SoFunction
Updated on 2025-04-11

PHP uses puppeteer to grab the page content rendered by JS

Recently I encountered a problem, and I needed to crawl the content of the web page rendered by js, so I studied the relevant implementation methods. Mainly rely onpuppeteerImplementation, it is a Node library. If you want to use it in PHP, you also use it.spatie/browsershot

Environmental dependency

environment Require
Node >=7.6.0
PHP >=7.1
PHP extension php_sockets, php_exif

puppeteer

PuppeteerIt's oneNodeLibrary, I installed this library directly using npm under the php project, and then use it tospatie/browsershotto call it. Readers can also create a new node project to install this library, and then expose a port to the outside world to pass the URL to return the HTML content through the interface.

npm i puppeteer --save

Install Chromium offline

InstallpuppeteerWill download it whenChromium, because it may not be downloaded for well-known reasons, so the following provides an offline download method.

Skip to install chromium

If the previous command has been run and downloadingChromiumThen, you canCtrl+CStop the task. If it has not been run, use the following command to install.

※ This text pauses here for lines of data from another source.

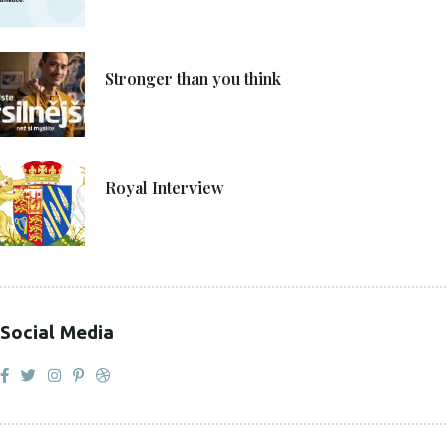
4. 6. 2021
Stronger than you think
27. 4. 2021
Royal Interview
Social Media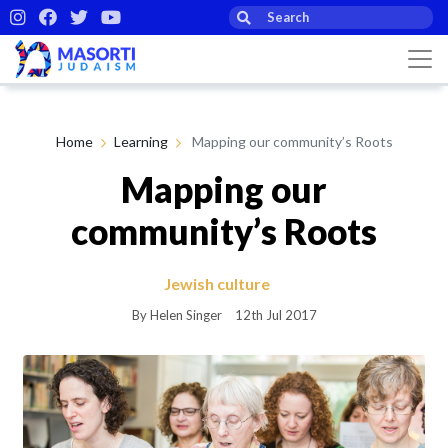
Home
Learning
Mapping our community’s Roots
Mapping our
community’s Roots
Jewish culture
By Helen Singer
12th Jul 2017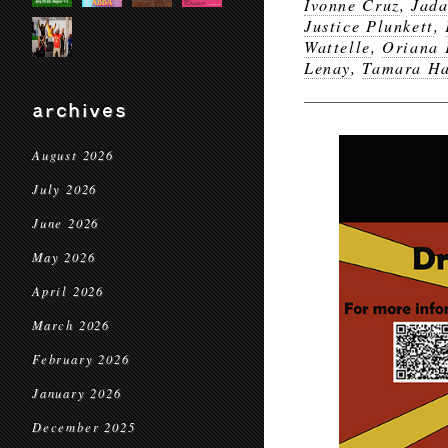
Ivonne Cruz
,
Jada
Justice Plunkett
,
Wattelle
,
Oriana 
Lenay
,
Tamara Ha
archives
August 2026
July 2026
June 2026
May 2026
April 2026
March 2026
February 2026
January 2026
December 2025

npm i puppeteer --ignore-scripts

Get the chromium version number that needs to be downloaded

Open/node_modules/puppeteer/searchchromium_revisionCorrespondingVersion number

"puppeteer": {
    "chromium_revision": "756035",
    "firefox_revision": "latest"
}

Download the corresponding version of chromium

Replace the characters in the braces below with the version number above, for example, I'm locallywin x64, the download address is/chromium-browser-snapshots/Win_x64/756035/

macDownload address:
/chromium-browser-snapshots/Mac/{chromiumVersion}/

windows 64位Version下载地址:
/chromium-browser-snapshots/Win_x64/{chromiumVersion}/

windows 32位Version下载地址:
/chromium-browser-snapshots/Win/{chromiumVersion}/

Linux X86Version下载地址:
/chromium-browser-snapshots/Linux/{chromiumVersion}/

Linux X64Version下载地址:
/chromium-browser-snapshots/Linux_x64/{chromiumVersion}/

Decompression

Will download itchromiumUnzip the installation package topuppeteerIn-house.local_chromium/win64-{chromium version number}/In the directory. Take mine as an example/node_modules/puppeteer/.local_chromium/win64-756035/chrome-win/. Get it done ~

spatie/browsershot

browsershotIt's onecomposerPackage, I've used it beforespatie/laravel-permission, they are all produced by the same team

composer require spatie/browsershot

use

In fact, the difficult part is finding the right tools and installation tools, which is actually very simple to use. Here is a very simple example, and more methods are to look atOfficial DocumentationBar.

<?php
use Spatie\Browsershot\Browsershot;
class Spider
{
    /**
      * Get html content
      * @param $url
      * @return string
      */
    public static function getBodyHtml($url)
    {
        return Browsershot::url($url)->bodyHtml();
    }
}

Summarize

This is the article about PHP using puppeteer to crawl the page content rendered by JS. This is the end of this article. For more related PHP to obtain the page content rendered by JS. Please search for my previous articles or continue browsing the related articles below. I hope everyone will support me in the future!